Literas tuas servavi copiam missurus exulibus. Tuas remittam. Tutus es in omnibus.

[Ohne Adresse.]

a Kann auch als 29. gelesen werden, vgl. aber zum Datum Z. 23 mit Anm. 19 sowie Bullingers Abschrift unten Nr. 668, 2. 22f
16 Karl III., Herzog von Savoyen.
17 In Peney (Kt. Genf) saßen aus der Stadt verbannte Genfer, die mit Unterstützung des Bischofs Pierre de la Baume einen Kleinkrieg führten; vgl. Jean-Antoine Gautier, Histoire de Genève des origines a l'année 1691, Bd. II, Genf 1896, S. 428f.
18 Siehe EA IV/1c 567f.
19 Die Frist lief am 27. Oktober ab, vgl. EA IV/1c 578.
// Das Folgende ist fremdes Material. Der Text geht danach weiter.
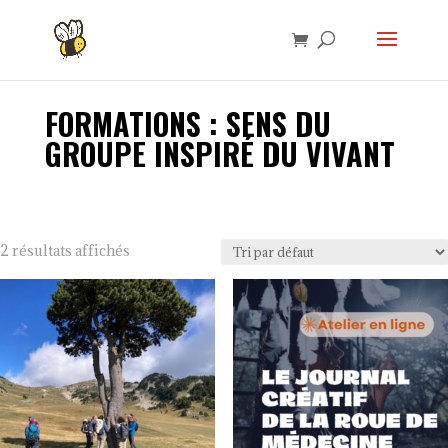
FORMATIONS : SENS DU
GROUPE INSPIRÉ DU VIVANT
2 résultats affichés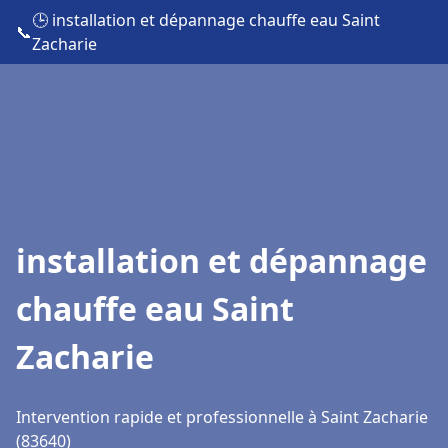
🕒 installation et dépannage chauffe eau Saint
📞
Zacharie
installation et dépannage
chauffe eau Saint
Zacharie
Intervention rapide et professionnelle à Saint Zacharie
(83640)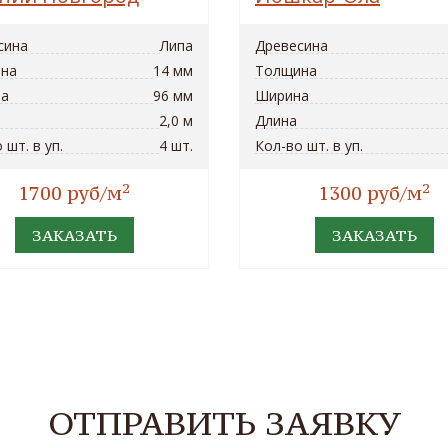
сина
Липа
Древесина
на
14 мм
Толщина
а
96 мм
Ширина
2,0 м
Длина
 шт. в уп.
4 шт.
Кол-во шт. в уп.
2
2
1700 руб/м
1300 руб/м
ЗАКАЗАТЬ
ЗАКАЗАТЬ
ОТПРАВИТЬ ЗАЯВКУ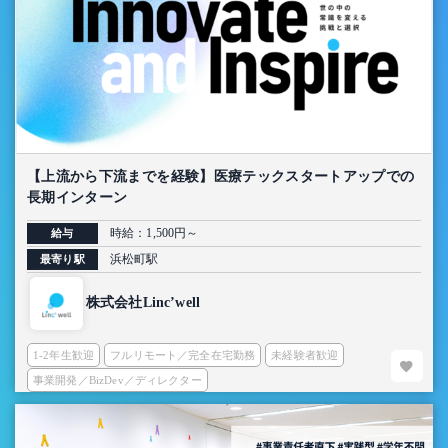
【上流から下流までを経験】医療テックスタートアップでの
長期インターン
時給：1,500円～
給与
浜松町駅
最寄り駅
株式会社Linc’well
1-2年生歓迎
フルリモート／完全在宅勤務
未経験者歓迎
事業開発／BizDev／ディレクター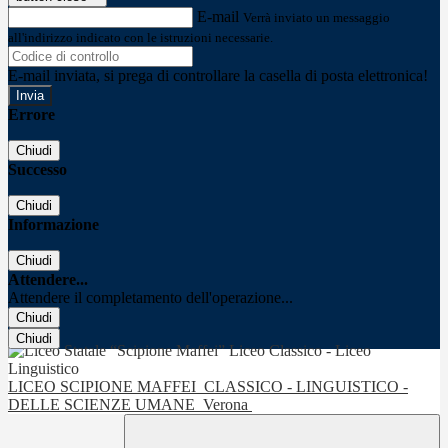
E-mail
Verrà inviato un messaggio
all'indirizzo indicato con le istruzioni necessarie.
E-mail inviata, si prega di controllare la casella di posta elettronica!
Errore
Chiudi
Successo
Chiudi
Informazione
Chiudi
Attendere...
Attendere il completamento dell'operazione...
Chiudi
Chiudi
LICEO SCIPIONE MAFFEI
CLASSICO - LINGUISTICO -
DELLE SCIENZE UMANE
Verona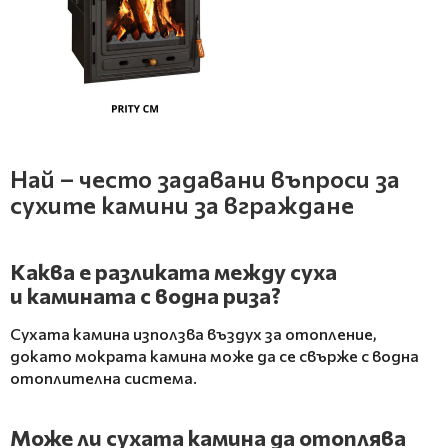
Най – често задавани въпроси за
сухите камини за вграждане
Каква е разликата между суха
и камината с водна риза?
Сухата камина използва въздух за отопление,
докато мократа камина може да се свърже с водна
отоплителна система.
Може ли сухата камина да отоплява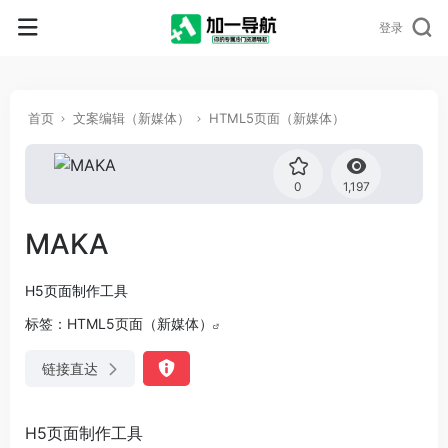
登录
首页
文案编辑（新媒体）
HTML5页面（新媒体）
0
1,197
MAKA
H5页面制作工具
标签：
HTML5页面（新媒体）
链接直达
H5页面制作工具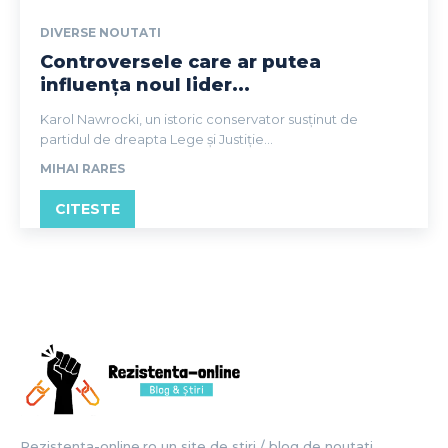
DIVERSE NOUTATI
Controversele care ar putea
influența noul lider...
Karol Nawrocki, un istoric conservator susținut de
partidul de dreapta Lege și Justiție...
MIHAI RARES
CITESTE
Rezistenta-online.ro un site de stiri / blog de noutati,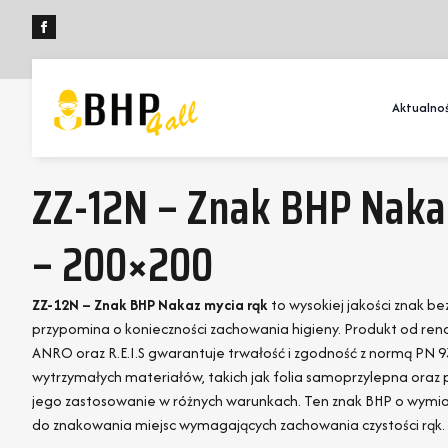
Aktualnoś
ZZ-12N – Znak BHP Naka
– 200×200
ZZ-12N – Znak BHP Nakaz mycia rąk
to wysokiej jakości znak be
przypomina o konieczności zachowania higieny. Produkt od 
ANRO oraz R.E.I.S gwarantuje trwałość i zgodność z normą PN 9
wytrzymałych materiałów, takich jak folia samoprzylepna oraz 
jego zastosowanie w różnych warunkach. Ten znak BHP o wymia
do znakowania miejsc wymagających zachowania czystości rąk.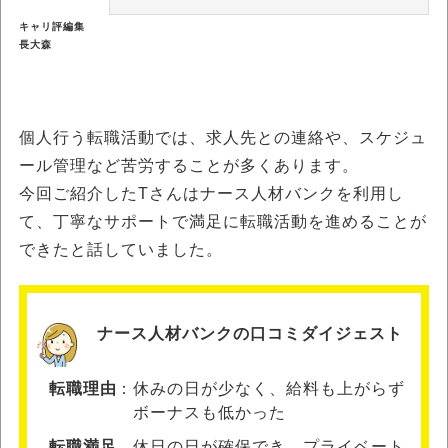
キャリ評編集
長大森
個人行う転職活動では、求人先との連絡や、スケジュ
ール管理など苦労することが多くあります。
今回ご紹介したTさんはナース人材バンクを利用し
て、丁寧なサポートで満足に転職活動を進めることが
できたと話していました。
ナース人材バンクの口コミダイジェスト
転職理由
休みの日が少なく、給料も上がらず
ボーナスも低かった
転職満足
休日の日が確保でき、プライベート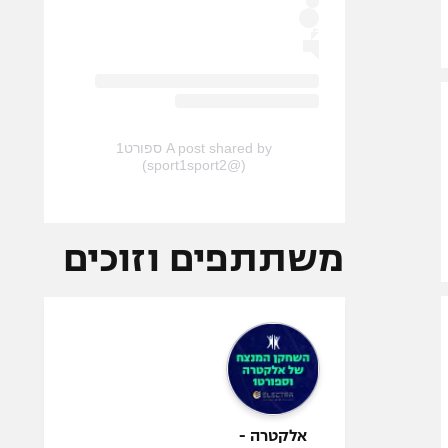
A post shared by ספורט1
(@sport1sport2)
משתתפים וזוכים
אלקטרה -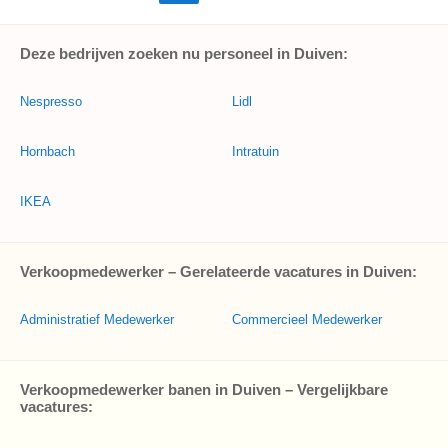
Deze bedrijven zoeken nu personeel in Duiven:
Nespresso
Lidl
Hornbach
Intratuin
IKEA
Verkoopmedewerker – Gerelateerde vacatures in Duiven:
Administratief Medewerker
Commercieel Medewerker
Verkoopmedewerker banen in Duiven – Vergelijkbare
vacatures: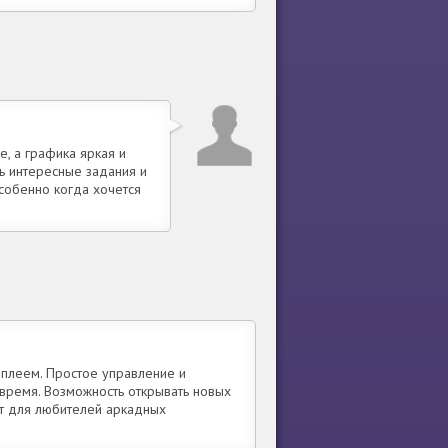
е, а графика яркая и
ть интересные задания и
собенно когда хочется
мплеем. Простое управление и
время. Возможность открывать новых
нт для любителей аркадных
20 Ein Gesandter des Herzogs von Savoyen hatte den Walliser Landrat am 12. Oktober
1535 um Zuzug und freien Durchzug gebeten. Letzterer war bewilligt worden; s. Die Walliser Landrats-Abschiede seit dem Jahre 1500, Bd. 3 (1529-1547), bearb. v. Bernhard Truffer, Sitten 1973, S. 78. Vgl. Charles Gilliard, La Conquête du Pays de Vaud par les Bernois, Lausanne 1935. — Université de Lausanne. Publications de la Faculté des Lettres [II], S. 43; Registres du Conseil XIII 337, Anm. 1;
21 Spottname für die katholischen V Orte, vgl. HBBW II, S. 88, Anm. 3.
22 nirgends.
23 dermaßen beschwerlich.
24 Zur Mission von Ludwig von Diesbach, Hans Rudolf von Graffenried und Michael Ougspurger s. EA IV/1c 576-578.